La créatrice
Lyonnaise d'origine, diplômée d'une maîtrise en finance et de l'ESCP Europe, Guillemette de Colombe a travaillé dans l'analyse de risque, le conseil en optimisation des achats puis en stratégie, avec une expérience entrepreneuriale de 18 mois en créant sa société de conseil. C'est en arrivant à Toulouse en avril 2015 que naît l'idée de créer une marque de chaussures « classique et fantasque », au-delà d'une distribution lambda. « J'aime le cuir, j'aime la matière », explique Guillemette de Colombe, qui fonde la SARL Lapin Chausseur en mai 2016.
Le concept
Il a fallu identifier 200 fournisseurs en Espagne, Portugal, Italie, Grèce, Pologne et France pour sélectionner son fournisseur attitré, en Espagne. « C'est important que la fabrication soit européenne, justifie-t-elle. Mes tanneurs sont tous européens. » Elle dessine dès lors chez ce partenaire une collection de 40 modèles de chaussures, du 18 au 40. Et fait développer un site de vente en ligne par l'agence toulousaine Human's Connexion. La première vente se fait le 23 septembre. Soixante-dix paires se sont vendues les deux premières semaines, sans publicité.

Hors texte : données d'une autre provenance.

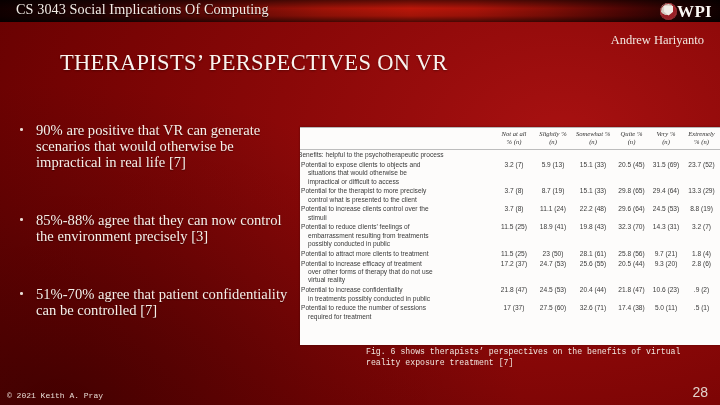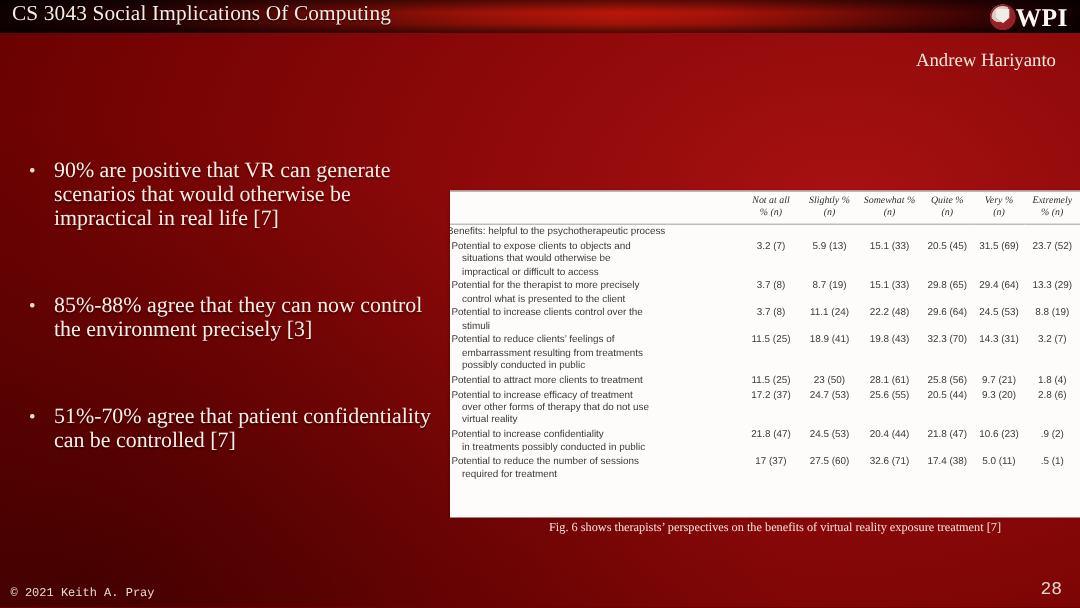--- a/index.html
+++ b/index.html
@@ -44,21 +44,21 @@
   }
   .banner::after {
     content: "";
     position: absolute;
     left: 0; right: 0; top: 0; height: 22px;
     background: linear-gradient(180deg, rgba(0,0,0,0.55) 0%, rgba(0,0,0,0.05) 38%, rgba(0,0,0,0.18) 72%, rgba(0,0,0,0.62) 100%);
     pointer-events: none;
   }
   .banner-title {
     position: absolute;
-    left: 8px; top: 1px;
+    left: 16px; top: 1px;
     z-index: 5;
     font-size: 14.2px;
     color: #f4ece6;
     letter-spacing: 0.1px;
     white-space: nowrap;
     text-shadow: 0 1px 1px rgba(0,0,0,0.8);
   }
 
   
   .wpi-logo {
@@ -128,20 +128,21 @@
     width: 282px;
     z-index: 3;
   }
   .bullet {
     position: relative;
     padding-left: 22px;
     color: #f7efe9;
     font-size: 14.6px;
     line-height: 1.10;
     text-shadow: 0 1px 1px rgba(0,0,0,0.4);
+    margin-top: 16px;
   }
   .bullet + .bullet { margin-top: 42px; }
   .bullet .dot {
     position: absolute;
     left: 6px; top: 6px;
     width: 2.6px; height: 2.6px;
     background: #e9dcd4;
     border-radius: 50%;
   }
 
@@ -204,60 +205,61 @@
     left: 0; right: 0; top: 0;
     height: 1px;
     background: #b9b9b9;
   }
 
   
   .caption {
     position: absolute;
     left: 366px; top: 347px;
     width: 350px;
-    font-family: Liberation Serif, serif;
+    font-family: Liberation Mono, monospace;
     font-size: 8.2px;
     line-height: 1.30;
     color: #f0e6df;
     z-index: 3;
   }
 
   
   .footer-left {
     position: absolute;
     left: 7px; bottom: 5px;
     font-family: Liberation Mono, monospace;
     font-size: 8px;
     color: #e7dad3;
     z-index: 4;
   }
   .footer-right {
     position: absolute;
     right: 12px; bottom: 5px;
-    font-family: Liberation Mono, monospace;
-    font-size: 12px;
+    font-family: Liberation Sans, sans-serif;
+    font-size: 14px;
     color: #e2d3cc;
     z-index: 4;
   }
 </style>
 </head>
 <body>
 
 <div id="slide">
 
   <div class="banner"></div>
   <div class="banner-title">CS 3043 Social Implications Of Computing</div>
 
   <div class="wpi-logo">
     <span class="wpi-seal"></span>
     <span class="wpi-text">WPI</span>
   </div>
 
   <div class="author">Andrew Hariyanto</div>
 
+  <div class="slide-title">THERAPISTS’ PERSPECTIVES ON VR</div>
 
   <div class="bullets">
     <div class="bullet">
       <span class="dot"></span>
       <span>90% are positive that VR can generate scenarios that would otherwise be impractical in real life [7]</span>
     </div>
     <div class="bullet">
       <span class="dot"></span>
       <span>85%-88% agree that they can now control the environment precisely [3]</span>
     </div>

Côté financement, Guillemette de Colombe est passée par une opération de crowdfunding, soit 8 000 euros pour financer les prototypes, l'achat d'un bi-porteur pour la livraison à Toulouse et des travaux d'aménagements pour stocker les chaussures. Un prêt bancaire de 40 000 euros a été aussi sollicité.
Les perspectives
« J'ouvrirai peut-être l'actionnariat à des amis entrepreneurs », confie-t-elle, espérant un chiffre d'affaires de 270 K€ d'ici à trois ans, en national et international. À terme, « pourquoi pas vendre via certains distributeurs ? Mais je veux rester une marque confidentielle et intimiste. » En attendant, la patronne de Lapin Chausseur commence à plancher sur la collection été de ses chaussures en cuir, dédiées aux enfants (avec des capsules mères-enfants).